Does there exist a scheme not admitting a morphism locally of finite type to a quasi-compact scheme?
The reason I am asking this is that being locally of finite type and being quasi-compact are respectively most common local and global finiteness hypotheses in algebraic geometry and I think it is natural enough to wonder how they interact with each other.
A strictly stronger question has been asked and answered on MO (open immersions are, rather vacuously, locally of finite type).
Here is what I have tried. There exists a non-empty scheme $X$ having no closed points. Let $f:X\rightarrow Y$ be a morphism locally of finite type to a quasi-compact scheme.
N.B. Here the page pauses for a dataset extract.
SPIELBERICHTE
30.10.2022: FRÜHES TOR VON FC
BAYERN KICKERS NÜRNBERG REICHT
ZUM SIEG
It is not too hard to show that there exists a closed point $p\in Y$. Consider the base change $f_p:X\times_Y \mathrm{Spec}\:k(p)\rightarrow X$ of $\mathrm{Spec}\:k(p)\rightarrow Y$. Being the base change of a closed immersion, $f_p$ is a closed immersion so it is enough to find a closed point in $X\times_Y \mathrm{Spec}\:k(p)$. The latter is a scheme locally of finite type over a field and as such has to have a closed point (first argue in the affine case by Zorn's lemma and then note that in this context, a point closed in an affine open is closed in the whole scheme).
The argument above is obviously incomplete because a morphism locally of finite type does not have to hit a closed point (consider e.g. $\mathrm{Spec}\:\mathbb{Q}_p\rightarrow \mathrm{Spec}\:\mathbb{Z}_p$). So it seems that one has to look for another obstruction.